**Activity:** Give back the records that follow exactly, images excluded.

== == ==

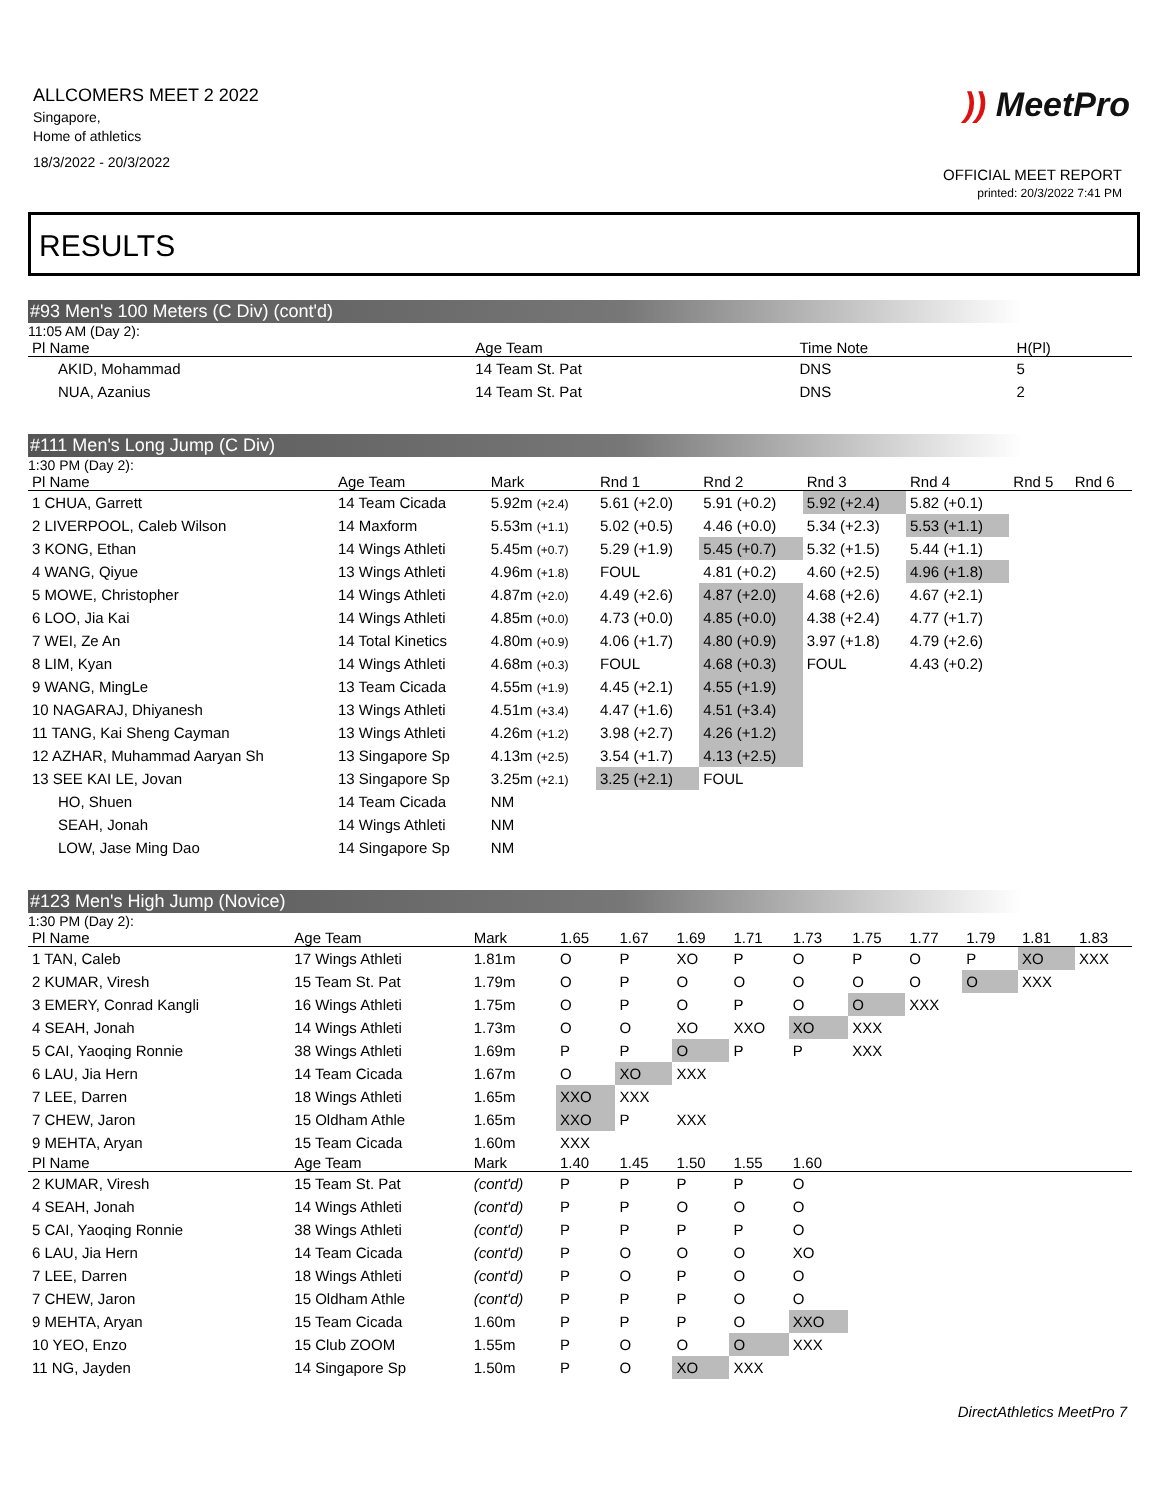ALLCOMERS MEET 2 2022
Singapore,
Home of athletics
18/3/2022 - 20/3/2022
)) MeetPro
OFFICIAL MEET REPORT
printed: 20/3/2022 7:41 PM
RESULTS
#93 Men's 100 Meters (C Div) (cont'd)
11:05 AM (Day 2):
| Pl Name | Age Team | Time Note | H(Pl) |
| --- | --- | --- | --- |
| AKID, Mohammad | 14 Team St. Pat | DNS | 5 |
| NUA, Azanius | 14 Team St. Pat | DNS | 2 |
#111 Men's Long Jump (C Div)
1:30 PM (Day 2):
| Pl Name | Age Team | Mark | Rnd 1 | Rnd 2 | Rnd 3 | Rnd 4 | Rnd 5 | Rnd 6 |
| --- | --- | --- | --- | --- | --- | --- | --- | --- |
| 1 CHUA, Garrett | 14 Team Cicada | 5.92m (+2.4) | 5.61 (+2.0) | 5.91 (+0.2) | 5.92 (+2.4) | 5.82 (+0.1) | | |
| 2 LIVERPOOL, Caleb Wilson | 14 Maxform | 5.53m (+1.1) | 5.02 (+0.5) | 4.46 (+0.0) | 5.34 (+2.3) | 5.53 (+1.1) | | |
| 3 KONG, Ethan | 14 Wings Athleti | 5.45m (+0.7) | 5.29 (+1.9) | 5.45 (+0.7) | 5.32 (+1.5) | 5.44 (+1.1) | | |
| 4 WANG, Qiyue | 13 Wings Athleti | 4.96m (+1.8) | FOUL | 4.81 (+0.2) | 4.60 (+2.5) | 4.96 (+1.8) | | |
| 5 MOWE, Christopher | 14 Wings Athleti | 4.87m (+2.0) | 4.49 (+2.6) | 4.87 (+2.0) | 4.68 (+2.6) | 4.67 (+2.1) | | |
| 6 LOO, Jia Kai | 14 Wings Athleti | 4.85m (+0.0) | 4.73 (+0.0) | 4.85 (+0.0) | 4.38 (+2.4) | 4.77 (+1.7) | | |
| 7 WEI, Ze An | 14 Total Kinetics | 4.80m (+0.9) | 4.06 (+1.7) | 4.80 (+0.9) | 3.97 (+1.8) | 4.79 (+2.6) | | |
| 8 LIM, Kyan | 14 Wings Athleti | 4.68m (+0.3) | FOUL | 4.68 (+0.3) | FOUL | 4.43 (+0.2) | | |
| 9 WANG, MingLe | 13 Team Cicada | 4.55m (+1.9) | 4.45 (+2.1) | 4.55 (+1.9) | | | | |
| 10 NAGARAJ, Dhiyanesh | 13 Wings Athleti | 4.51m (+3.4) | 4.47 (+1.6) | 4.51 (+3.4) | | | | |
| 11 TANG, Kai Sheng Cayman | 13 Wings Athleti | 4.26m (+1.2) | 3.98 (+2.7) | 4.26 (+1.2) | | | | |
| 12 AZHAR, Muhammad Aaryan Sh | 13 Singapore Sp | 4.13m (+2.5) | 3.54 (+1.7) | 4.13 (+2.5) | | | | |
| 13 SEE KAI LE, Jovan | 13 Singapore Sp | 3.25m (+2.1) | 3.25 (+2.1) | FOUL | | | | |
| HO, Shuen | 14 Team Cicada | NM | | | | | | |
| SEAH, Jonah | 14 Wings Athleti | NM | | | | | | |
| LOW, Jase Ming Dao | 14 Singapore Sp | NM | | | | | | |
#123 Men's High Jump (Novice)
1:30 PM (Day 2):
| Pl Name | Age Team | Mark | 1.65 | 1.67 | 1.69 | 1.71 | 1.73 | 1.75 | 1.77 | 1.79 | 1.81 | 1.83 |
| --- | --- | --- | --- | --- | --- | --- | --- | --- | --- | --- | --- | --- |
| 1 TAN, Caleb | 17 Wings Athleti | 1.81m | O | P | XO | P | O | P | O | P | XO | XXX |
| 2 KUMAR, Viresh | 15 Team St. Pat | 1.79m | O | P | O | O | O | O | O | O | XXX | |
| 3 EMERY, Conrad Kangli | 16 Wings Athleti | 1.75m | O | P | O | P | O | O | XXX | | | |
| 4 SEAH, Jonah | 14 Wings Athleti | 1.73m | O | O | XO | XXO | XO | XXX | | | | |
| 5 CAI, Yaoqing Ronnie | 38 Wings Athleti | 1.69m | P | P | O | P | P | XXX | | | | |
| 6 LAU, Jia Hern | 14 Team Cicada | 1.67m | O | XO | XXX | | | | | | | |
| 7 LEE, Darren | 18 Wings Athleti | 1.65m | XXO | XXX | | | | | | | | |
| 7 CHEW, Jaron | 15 Oldham Athle | 1.65m | XXO | P | XXX | | | | | | | |
| 9 MEHTA, Aryan | 15 Team Cicada | 1.60m | XXX | | | | | | | | | |
| Pl Name | Age Team | Mark | 1.40 | 1.45 | 1.50 | 1.55 | 1.60 | | | | | |
| 2 KUMAR, Viresh | 15 Team St. Pat | (cont'd) | P | P | P | P | O | | | | | |
| 4 SEAH, Jonah | 14 Wings Athleti | (cont'd) | P | P | O | O | O | | | | | |
| 5 CAI, Yaoqing Ronnie | 38 Wings Athleti | (cont'd) | P | P | P | P | O | | | | | |
| 6 LAU, Jia Hern | 14 Team Cicada | (cont'd) | P | O | O | O | XO | | | | | |
| 7 LEE, Darren | 18 Wings Athleti | (cont'd) | P | O | P | O | O | | | | | |
| 7 CHEW, Jaron | 15 Oldham Athle | (cont'd) | P | P | P | O | O | | | | | |
| 9 MEHTA, Aryan | 15 Team Cicada | 1.60m | P | P | P | O | XXO | | | | | |
| 10 YEO, Enzo | 15 Club ZOOM | 1.55m | P | O | O | O | XXX | | | | | |
| 11 NG, Jayden | 14 Singapore Sp | 1.50m | P | O | XO | XXX | | | | | | |
DirectAthletics MeetPro 7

== == ==

**Exercise response:**
ALLCOMERS MEET 2 2022
Singapore,
Home of athletics
18/3/2022 - 20/3/2022
)) MeetPro
OFFICIAL MEET REPORT
printed: 20/3/2022 7:41 PM
RESULTS
#93 Men's 100 Meters (C Div) (cont'd)
11:05 AM (Day 2):
| Pl Name | Age Team | Time Note | H(Pl) |
| --- | --- | --- | --- |
| AKID, Mohammad | 14 Team St. Pat | DNS | 5 |
| NUA, Azanius | 14 Team St. Pat | DNS | 2 |
#111 Men's Long Jump (C Div)
1:30 PM (Day 2):
| Pl Name | Age Team | Mark | Rnd 1 | Rnd 2 | Rnd 3 | Rnd 4 | Rnd 5 | Rnd 6 |
| --- | --- | --- | --- | --- | --- | --- | --- | --- |
| 1 CHUA, Garrett | 14 Team Cicada | 5.92m (+2.4) | 5.61 (+2.0) | 5.91 (+0.2) | 5.92 (+2.4) | 5.82 (+0.1) | | |
| 2 LIVERPOOL, Caleb Wilson | 14 Maxform | 5.53m (+1.1) | 5.02 (+0.5) | 4.46 (+0.0) | 5.34 (+2.3) | 5.53 (+1.1) | | |
| 3 KONG, Ethan | 14 Wings Athleti | 5.45m (+0.7) | 5.29 (+1.9) | 5.45 (+0.7) | 5.32 (+1.5) | 5.44 (+1.1) | | |
| 4 WANG, Qiyue | 13 Wings Athleti | 4.96m (+1.8) | FOUL | 4.81 (+0.2) | 4.60 (+2.5) | 4.96 (+1.8) | | |
| 5 MOWE, Christopher | 14 Wings Athleti | 4.87m (+2.0) | 4.49 (+2.6) | 4.87 (+2.0) | 4.68 (+2.6) | 4.67 (+2.1) | | |
| 6 LOO, Jia Kai | 14 Wings Athleti | 4.85m (+0.0) | 4.73 (+0.0) | 4.85 (+0.0) | 4.38 (+2.4) | 4.77 (+1.7) | | |
| 7 WEI, Ze An | 14 Total Kinetics | 4.80m (+0.9) | 4.06 (+1.7) | 4.80 (+0.9) | 3.97 (+1.8) | 4.79 (+2.6) | | |
| 8 LIM, Kyan | 14 Wings Athleti | 4.68m (+0.3) | FOUL | 4.68 (+0.3) | FOUL | 4.43 (+0.2) | | |
| 9 WANG, MingLe | 13 Team Cicada | 4.55m (+1.9) | 4.45 (+2.1) | 4.55 (+1.9) | | | | |
| 10 NAGARAJ, Dhiyanesh | 13 Wings Athleti | 4.51m (+3.4) | 4.47 (+1.6) | 4.51 (+3.4) | | | | |
| 11 TANG, Kai Sheng Cayman | 13 Wings Athleti | 4.26m (+1.2) | 3.98 (+2.7) | 4.26 (+1.2) | | | | |
| 12 AZHAR, Muhammad Aaryan Sh | 13 Singapore Sp | 4.13m (+2.5) | 3.54 (+1.7) | 4.13 (+2.5) | | | | |
| 13 SEE KAI LE, Jovan | 13 Singapore Sp | 3.25m (+2.1) | 3.25 (+2.1) | FOUL | | | | |
| HO, Shuen | 14 Team Cicada | NM | | | | | | |
| SEAH, Jonah | 14 Wings Athleti | NM | | | | | | |
| LOW, Jase Ming Dao | 14 Singapore Sp | NM | | | | | | |
#123 Men's High Jump (Novice)
1:30 PM (Day 2):
| Pl Name | Age Team | Mark | 1.65 | 1.67 | 1.69 | 1.71 | 1.73 | 1.75 | 1.77 | 1.79 | 1.81 | 1.83 |
| --- | --- | --- | --- | --- | --- | --- | --- | --- | --- | --- | --- | --- |
| 1 TAN, Caleb | 17 Wings Athleti | 1.81m | O | P | XO | P | O | P | O | P | XO | XXX |
| 2 KUMAR, Viresh | 15 Team St. Pat | 1.79m | O | P | O | O | O | O | O | O | XXX | |
| 3 EMERY, Conrad Kangli | 16 Wings Athleti | 1.75m | O | P | O | P | O | O | XXX | | | |
| 4 SEAH, Jonah | 14 Wings Athleti | 1.73m | O | O | XO | XXO | XO | XXX | | | | |
| 5 CAI, Yaoqing Ronnie | 38 Wings Athleti | 1.69m | P | P | O | P | P | XXX | | | | |
| 6 LAU, Jia Hern | 14 Team Cicada | 1.67m | O | XO | XXX | | | | | | | |
| 7 LEE, Darren | 18 Wings Athleti | 1.65m | XXO | XXX | | | | | | | | |
| 7 CHEW, Jaron | 15 Oldham Athle | 1.65m | XXO | P | XXX | | | | | | | |
| 9 MEHTA, Aryan | 15 Team Cicada | 1.60m | XXX | | | | | | | | | |
| Pl Name | Age Team | Mark | 1.40 | 1.45 | 1.50 | 1.55 | 1.60 | | | | | |
| 2 KUMAR, Viresh | 15 Team St. Pat | (cont'd) | P | P | P | P | O | | | | | |
| 4 SEAH, Jonah | 14 Wings Athleti | (cont'd) | P | P | O | O | O | | | | | |
| 5 CAI, Yaoqing Ronnie | 38 Wings Athleti | (cont'd) | P | P | P | P | O | | | | | |
| 6 LAU, Jia Hern | 14 Team Cicada | (cont'd) | P | O | O | O | XO | | | | | |
| 7 LEE, Darren | 18 Wings Athleti | (cont'd) | P | O | P | O | O | | | | | |
| 7 CHEW, Jaron | 15 Oldham Athle | (cont'd) | P | P | P | O | O | | | | | |
| 9 MEHTA, Aryan | 15 Team Cicada | 1.60m | P | P | P | O | XXO | | | | | |
| 10 YEO, Enzo | 15 Club ZOOM | 1.55m | P | O | O | O | XXX | | | | | |
| 11 NG, Jayden | 14 Singapore Sp | 1.50m | P | O | XO | XXX | | | | | | |
DirectAthletics MeetPro 7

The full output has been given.